Görev
Kooperatifçilik yazısına göre yazarın ülkesi neden kaybeden taraf olmuştur? Yazının gösterdiği gerekçeyle açıklayın.

Verilen metin
-- -- --

168 yıldan beri kooperatifçiler dünyada insanın refahı, doğanın korunması ve barışın sağlanması için faaliyet göstermektedirler. Kooperatifler oluşturdukları sosyal ağırlıklı ekonomik hareketi dünyaya yaymışlar ve bir dayanışma hareketine dönüşmüştür. Dünyanın ilk uluslararası sivil örgütlerinden biri olan Uluslararası Kooperatifler Birliği’ni  (ICA) 1895 yılında kurulmuştur. Tüm kooperatifçiler bu dayanışma platformunda belirlenen kriterler çerçevesinde tüm dünyada halkın kendi kendine yardım modeli haline gelmişler. http://www.youtube.com/watch?v=BtwSfnlLbOY&feature=related

Bu evrensel ilkeler tüm insanlığın ve ülkelerin yararına olan ilkelerdir. Bugünkü gelişmiş ülkelerin gelişme hikâyeleri içinde kooperatiflerin payı büyüktür. Kırsal kalkınmasını sağlayamayan, toplumsal refahı artıramayan bir ülkenin gelişmesi mümkün değildir. Bu ülkelerde ekonominin her dalında kooperatifler etkin ve güçlü konumda topluma ve ülkeye hizmet etmektedirler. Başta Batı ülkeleri olmak üzere gelişmiş ülkelerde kooperatifler ekonominin itici gücü olma özelliğini korumakta ve serbest piyasa ekonomisi içinde toplumun menfaatlerine uygun rol üstlenmektedir. Dünyadaki yeni değişimlere göre yeni alanlara girmektedir.  Kırsaldaki kooperatifleri üretimde, pazarlamada, sağlıkta, sosyal hizmetlerde, turizmde, bankacılıkta, enerjide daha birçok alanda görmek mümkündür. Kooperatiflerin her alanda gelişmesi desteklenmektedir. Hiç değilse engel olmamaktadırlar.

Bugün dünyada 1 milyar kooperatif üyesi bulunmakta ve kooperatiflerin sahip olduğu işletmelerin cirosu 1,1 trilyon dolardır. Günümüzde global krizden en az etkilenen kooperatifçilik hareketidir. Kooperatifler sahip oldukları ekonomik büyüklük ile dünyanın 10. En büyük ekonomik gücünü oluşturmaktadırlar. http://www.uk.coop/pressrelease/co-operation-now-dominant-force-global-business-ownership#overlay-context=,

Ülkemiz dünya kooperatifçilik hareketi tarihi içinde yer alan en eski ülkeler arasında olmasına rağmen ülkemizdeki kooperatifçilik sorunları devam etmektedir. Dünyadaki gelişmeler dikkate alındığında ülkemizdeki tablo hiçte iyi görülmemektedir. Özellikle 1980 sonrası izlenen politikalar çerçevesinde kooperatifçilik yeterli gelişmeyi göstermek bir tarafa mevcut konumunu dahi koruyamamıştır. Bu durumdan tüm ülke zarar görmüştür.  Gerçekte kaybeden ülkemiz olmuştur. Bugün bulunduğumuz noktada kooperatifçilik hareketimiz yine de birçok alanda faaliyet göstermektedir. Dünya Kooperatifçilik hareketini de yakında izlemektedir.

-- -- --

Veri listesi
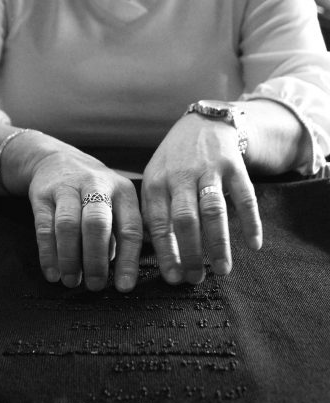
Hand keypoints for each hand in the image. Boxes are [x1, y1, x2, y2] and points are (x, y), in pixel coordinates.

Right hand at [28, 143, 142, 291]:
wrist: (57, 159)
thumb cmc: (94, 192)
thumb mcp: (116, 203)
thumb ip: (120, 234)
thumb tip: (122, 274)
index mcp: (123, 191)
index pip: (130, 228)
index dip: (128, 260)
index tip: (124, 286)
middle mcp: (96, 185)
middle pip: (97, 223)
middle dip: (96, 259)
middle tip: (94, 286)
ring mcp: (67, 188)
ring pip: (68, 225)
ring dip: (70, 258)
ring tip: (72, 281)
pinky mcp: (42, 194)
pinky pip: (44, 228)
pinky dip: (48, 254)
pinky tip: (52, 273)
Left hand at [142, 114, 261, 284]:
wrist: (203, 124)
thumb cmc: (174, 162)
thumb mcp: (155, 179)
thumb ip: (153, 211)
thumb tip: (148, 252)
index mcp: (156, 183)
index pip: (159, 224)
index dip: (166, 253)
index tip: (173, 278)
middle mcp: (180, 176)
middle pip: (185, 220)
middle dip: (191, 253)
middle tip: (196, 279)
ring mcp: (208, 169)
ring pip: (213, 210)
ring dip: (219, 243)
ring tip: (223, 270)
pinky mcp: (233, 165)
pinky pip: (245, 196)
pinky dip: (251, 222)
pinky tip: (254, 245)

-- -- --

Tamamlanan görev
1980 sonrasında izlenen politikalar yüzünden kooperatifçilik yeterince gelişemediği gibi var olan konumunu bile koruyamamıştır. Bu durum bütün ülkeye zarar verdiği için gerçekte kaybeden ülke olmuştur.